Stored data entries
────

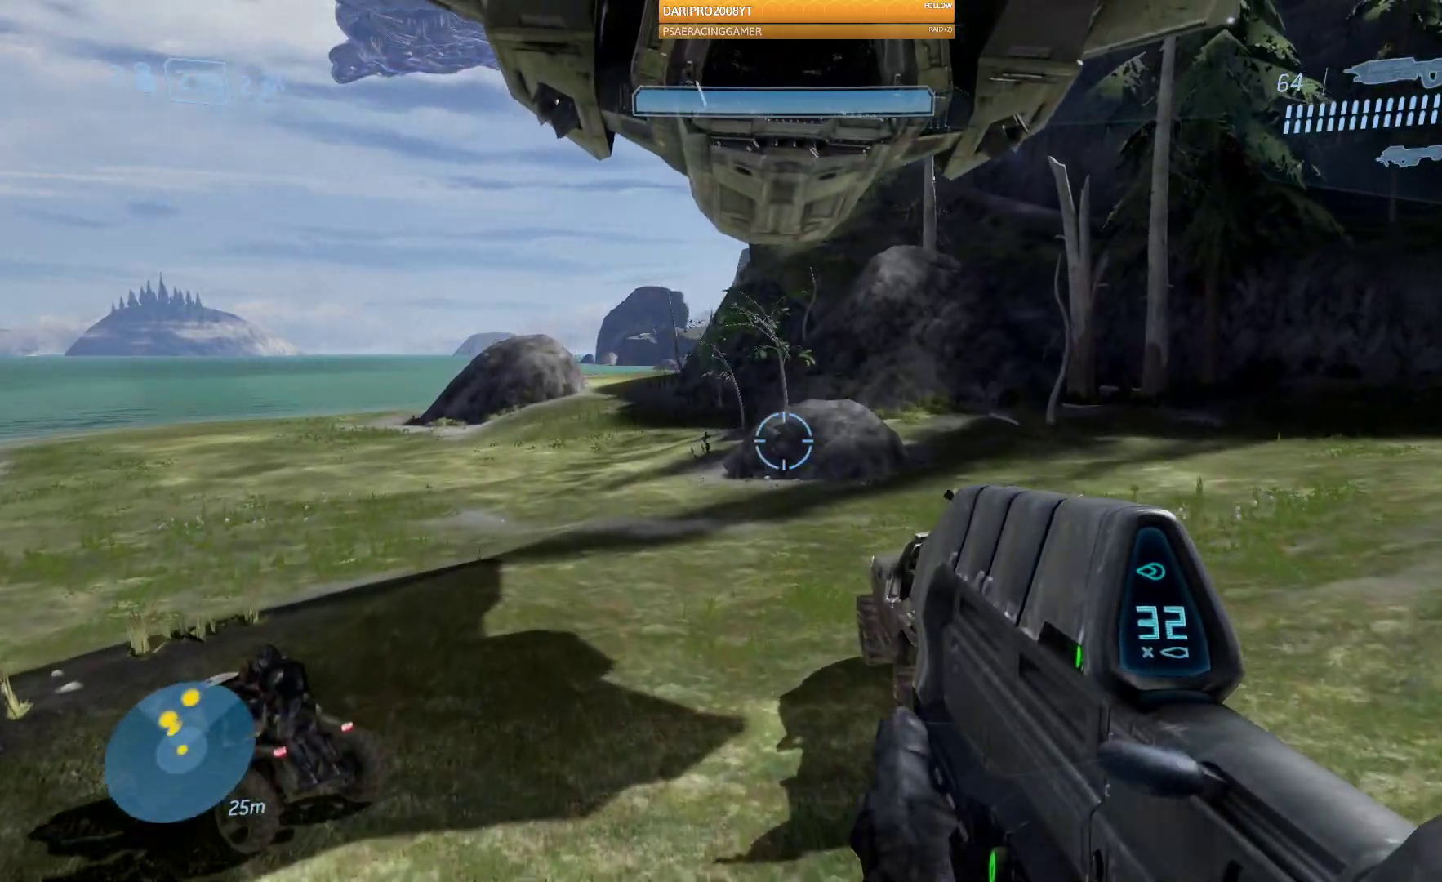
{"buttons": [], "left_stick": "up", "right_stick": "center", "events": []}
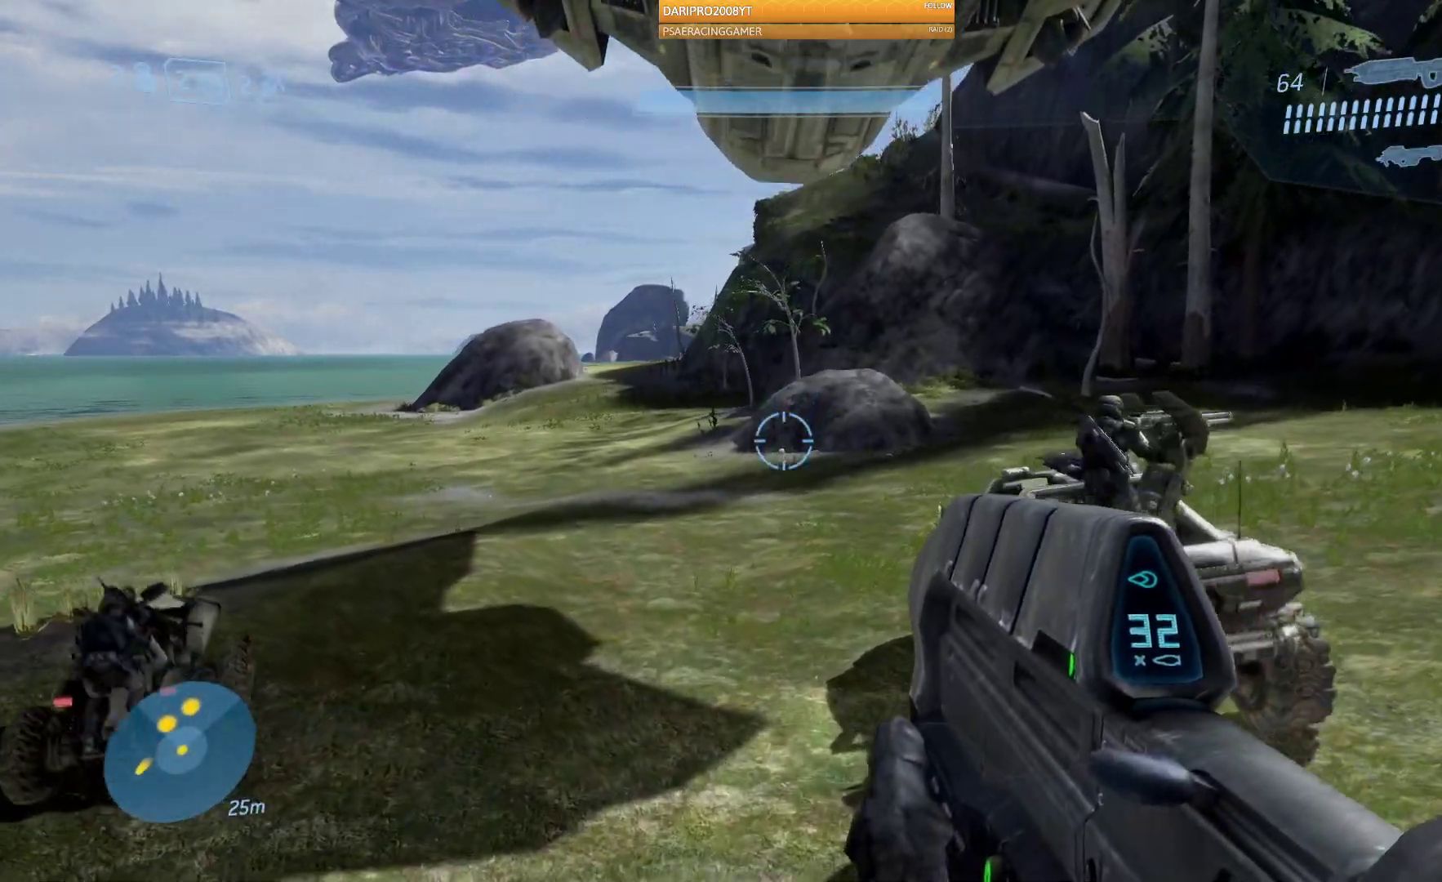
{"buttons": [], "left_stick": "up", "right_stick": "right", "events": [[233, "right_stick", "right"]]}
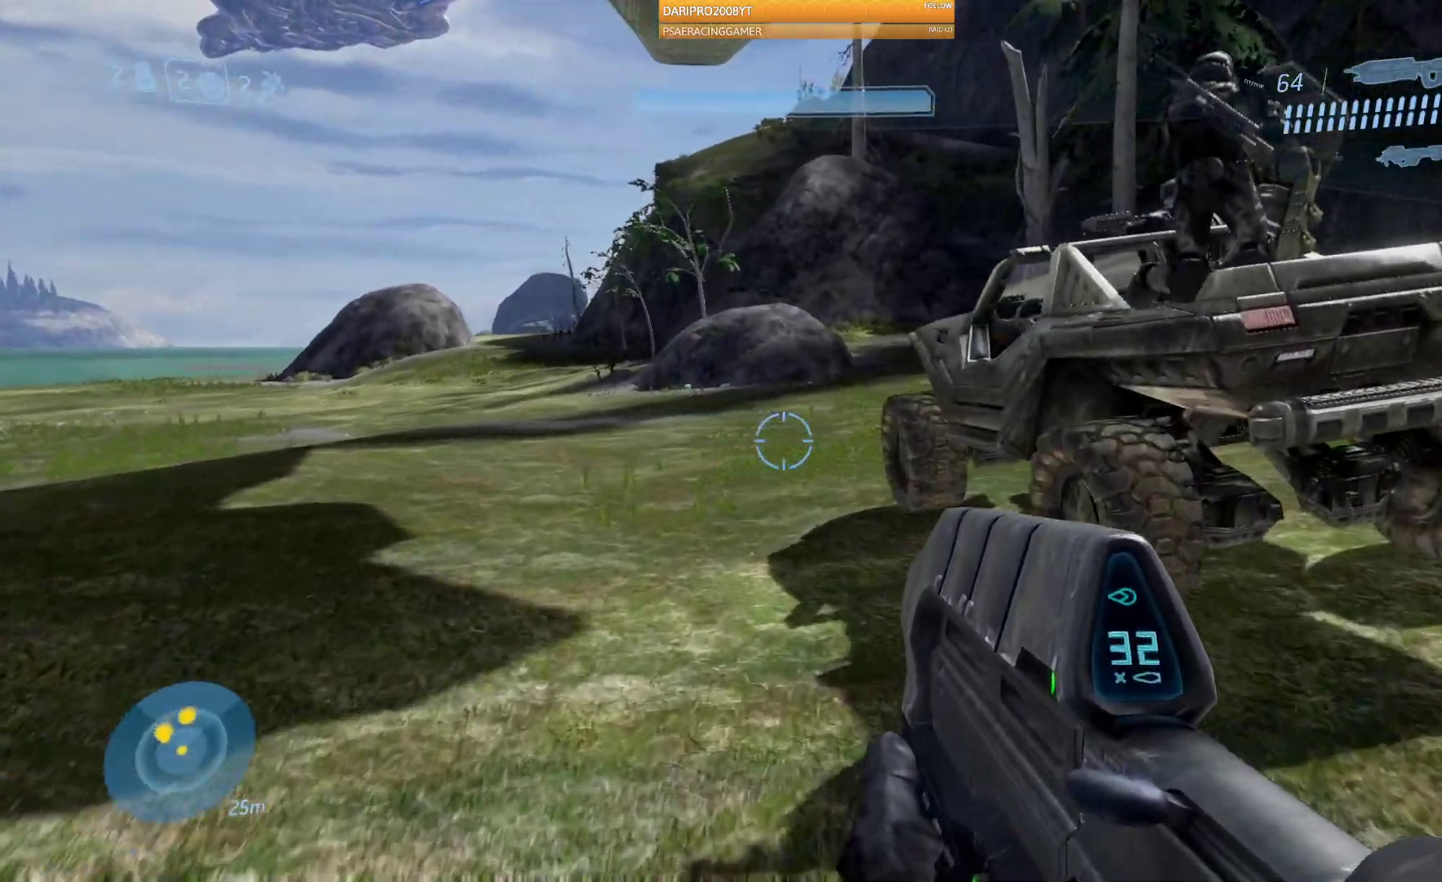
{"buttons": [], "left_stick": "up", "right_stick": "right", "events": []}
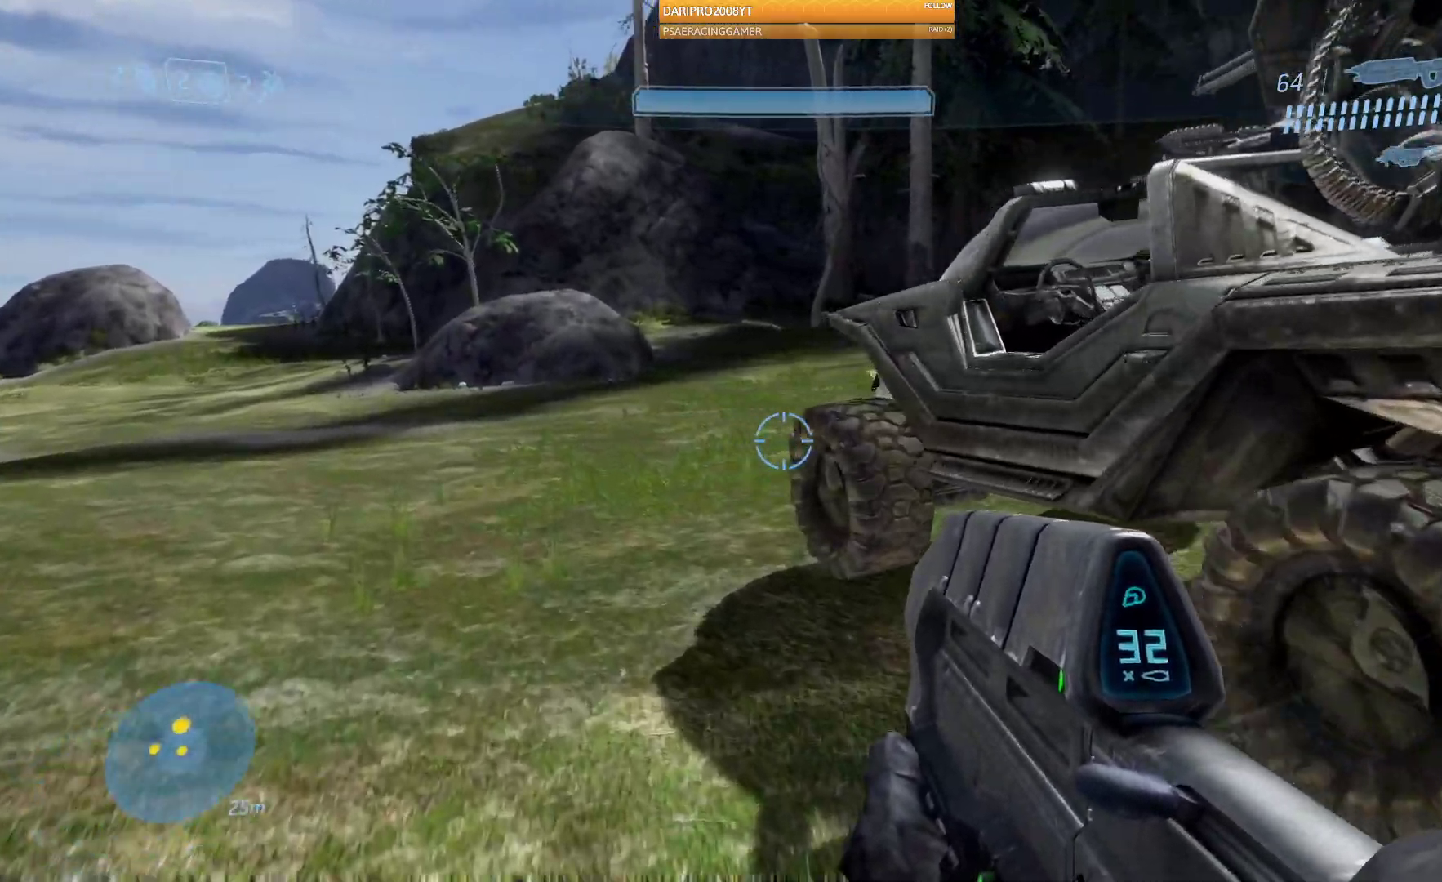
{"buttons": [], "left_stick": "up", "right_stick": "right", "events": [[300, "L2", "down"], [350, "L2", "up"]]}
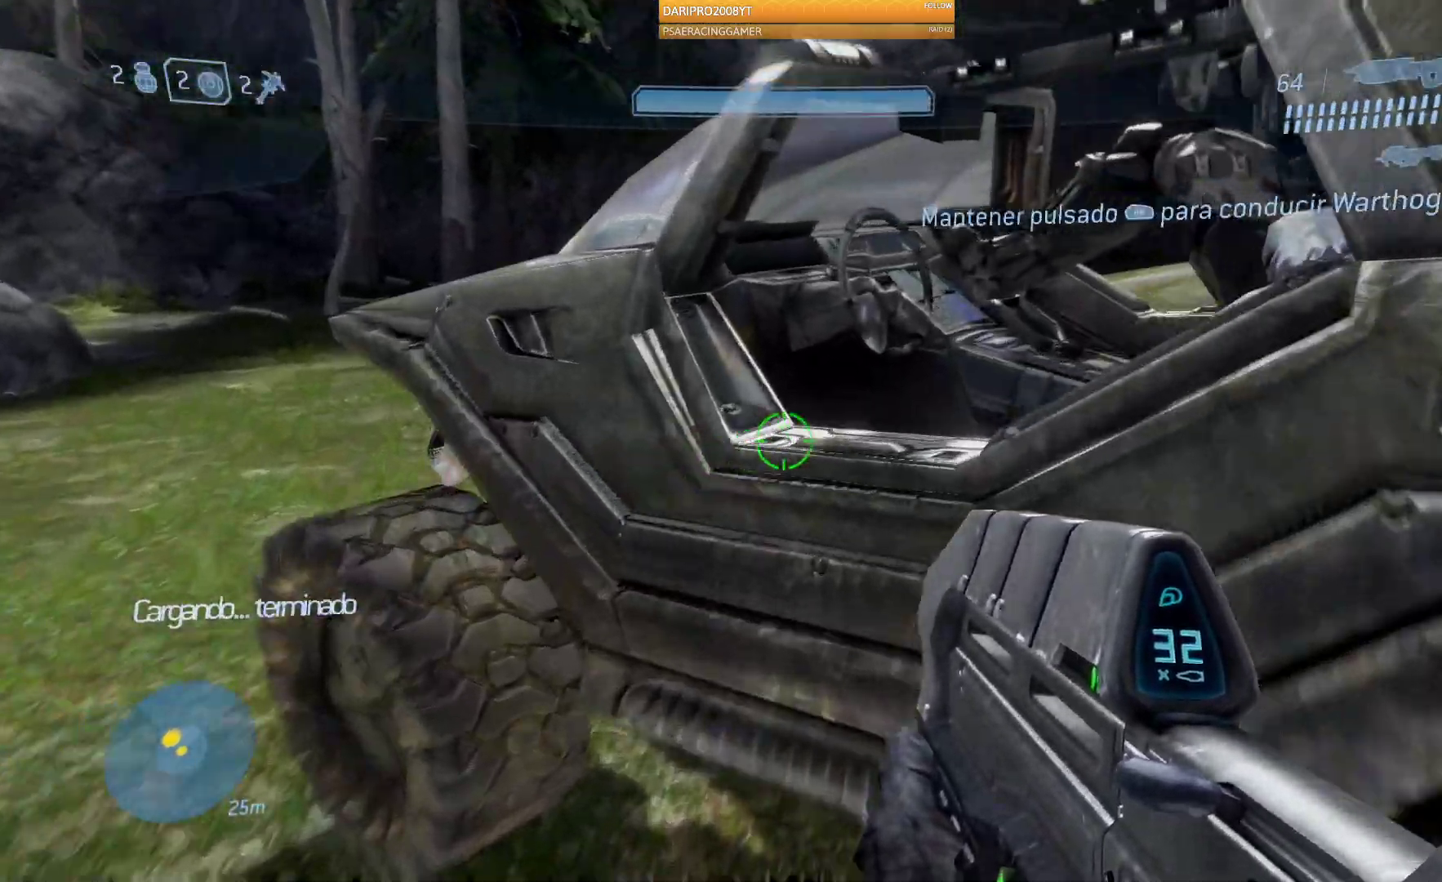
{"buttons": ["R1"], "left_stick": "up", "right_stick": "right", "events": [[50, "R1", "down"]]}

────

→ **Activity**: Without the pictures, copy out each entry exactly as it stands.

→ **Task response**:
{"buttons": [], "left_stick": "up", "right_stick": "center", "events": []}
{"buttons": [], "left_stick": "up", "right_stick": "right", "events": [[233, "right_stick", "right"]]}
{"buttons": [], "left_stick": "up", "right_stick": "right", "events": []}
{"buttons": [], "left_stick": "up", "right_stick": "right", "events": [[300, "L2", "down"], [350, "L2", "up"]]}
{"buttons": ["R1"], "left_stick": "up", "right_stick": "right", "events": [[50, "R1", "down"]]}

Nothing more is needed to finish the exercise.